Une année sans un album de Ty Segall c’est un peu comme un mois de décembre sans noël. Après son deuxième album éponyme (vous avez bien lu) sorti au début de l’année 2017, la tête blonde du rock californien fait encore des siennes avec Freedom’s Goblin. Son dixième album solo ! Comme pour l’album précédent, le mythique et antipathique Steve Albini participe à la production de ce projet rock en roue libre. Pour ceux du fond de la classe, Steve Albini est l’ingénieur du son qui a produit vos albums préférés des 90’s. Les Pixies, Nirvana, Slint, PJ Harvey et tout un tas de groupes folichons sont passés sous sa moulinette. Voilà, maintenant vous savez.
Avec Albini dans ses bagages, Ty Segall est donc plus fort que jamais. Enfin, sur le papier. Il faut avouer que depuis l’incroyable Manipulator paru en 2014, le rockeur aux joues enfantines joue un ton en dessous. Ses deux derniers albums n’étaient pas à la ramasse, juste pas à la hauteur de Manipulator. Un disque tellement génial que Ty Segall doit très probablement le porter tel un fardeau. Celui qui empêche de voir la beauté de ses nouveaux enfants, de ses nouvelles créations. Surtout que depuis ce fameux album, tous les groupes un tantinet garage rêvent de devenir les nouveaux Ty Segall.
Notre rockeur hyperactif n’a rien inventé pour autant. Rock garage pur et dur et énergie débordante sont sa marque de fabrique. Rien de bien novateur, mais exécuté avec tellement d’entrain qu’il est difficile de faire la fine bouche. Avec Freedom’s Goblin il va devoir se réinventer. Sinon je me casse.
Sans tambours ni trompettes ! (enfin si).
Ce qu’il y a de pratique avec cet album, c’est que l’on ne met pas 3000 ans à rentrer dedans. « Fanny Dog » débarque sans préavis dans notre système son et commence déjà à nous surprendre. Les six cordes saturées s’accoquinent avec un ensemble de cuivres apportant un petit côté blues d’envergue au morceau. Ce premier titre part très vite dans tous les sens : solo de guitare, envolée de saxophone et de trompette et inspiration Hendrixesque. Le décor est posé, Freedom’s Goblin va être un grand bordel jouissif. Difficile de mieux ouvrir un album.
Au fil de l’écoute ce constat bordélique est de plus en plus évident. Il n’est est pas pour autant dérangeant. Par je ne sais quelle magie, Ty Segall garde notre attention jusqu’au bout. Un bel exploit car l’album dure 1h15. Une rareté par les temps qui courent. Il n’en faut tout de même pas moins pour nous trimbaler entre folk touchante, riffs bondissants et rock énervé. Accrochez-vous bien, il y a même un morceau néo-disco : « Despoiler Of Cadaver ». Un moment oubliable, mais il faut saluer la prise de risque. Aussi fou que cela puisse paraître, Ty Segall évite l’étrange et attise notre curiosité et notre fascination.
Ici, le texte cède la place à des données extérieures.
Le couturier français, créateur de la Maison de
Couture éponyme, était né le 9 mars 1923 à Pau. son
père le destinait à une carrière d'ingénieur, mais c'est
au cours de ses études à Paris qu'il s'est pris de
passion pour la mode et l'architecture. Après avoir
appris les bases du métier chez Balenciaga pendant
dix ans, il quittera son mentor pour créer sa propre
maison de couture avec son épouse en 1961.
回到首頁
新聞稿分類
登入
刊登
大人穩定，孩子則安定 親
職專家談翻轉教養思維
Folk moi comme un White Stripes !
N’attendez pas le prochain Jack White, vous l’avez probablement déjà sous les oreilles. C’est d’ailleurs étonnant de ne pas voir la comparaison entre Ty Segall et l’ex leader des White Stripes se faire plus souvent. Les deux sont bourrés de talent et révolutionnent le rock à coup de projecteur vers le passé. Sur cet album, le chant de Ty Segall nous fait beaucoup penser à son homologue du Tennessee. « Rain », « My Lady’s On Fire » et surtout « The Last Waltz » n’ont rien à envier aux talents de Jack White. J’espère que c’est un beau compliment.
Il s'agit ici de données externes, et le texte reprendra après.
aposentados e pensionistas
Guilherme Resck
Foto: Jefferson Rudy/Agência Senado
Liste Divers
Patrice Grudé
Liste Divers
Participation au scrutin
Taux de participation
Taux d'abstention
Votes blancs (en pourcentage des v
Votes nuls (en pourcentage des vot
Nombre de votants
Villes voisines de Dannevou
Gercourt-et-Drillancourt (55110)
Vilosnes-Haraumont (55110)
À côté de ça, notre californien au visage poupin fait ce qu’il sait faire : du rock psychédélique et expérimental. « She » est un gros trip sous acide, « Prison » est très très étrange, « Meaning » n’a aucun sens et « And. Goodnight » aurait très bien pu se trouver sur la bande originale d’Apocalypse Now. Entendez par-là que ça ressemble à n’importe quel morceau des Doors.
Freedom’s Goblin est sans aucun doute l’album le plus intéressant de Ty Segall depuis Manipulator. Ce fourre tout musical dégage une telle liberté et une telle créativité que ça en devient contagieux. On a envie de sortir nos guitares du placard pour faire rugir le rock dans le garage de la daronne. Autre détail qui a son importance, l’album n’est pas disponible en streaming. Ty Segall en a tout simplement rien à foutre de ce support. Ça paye surtout pas assez. C’est tout con, mais ça ajoute un petit grain de sel au mythe et à la philosophe de ce musicien. Heureusement, y’a toujours un mec pour uploader l’album sur YouTube.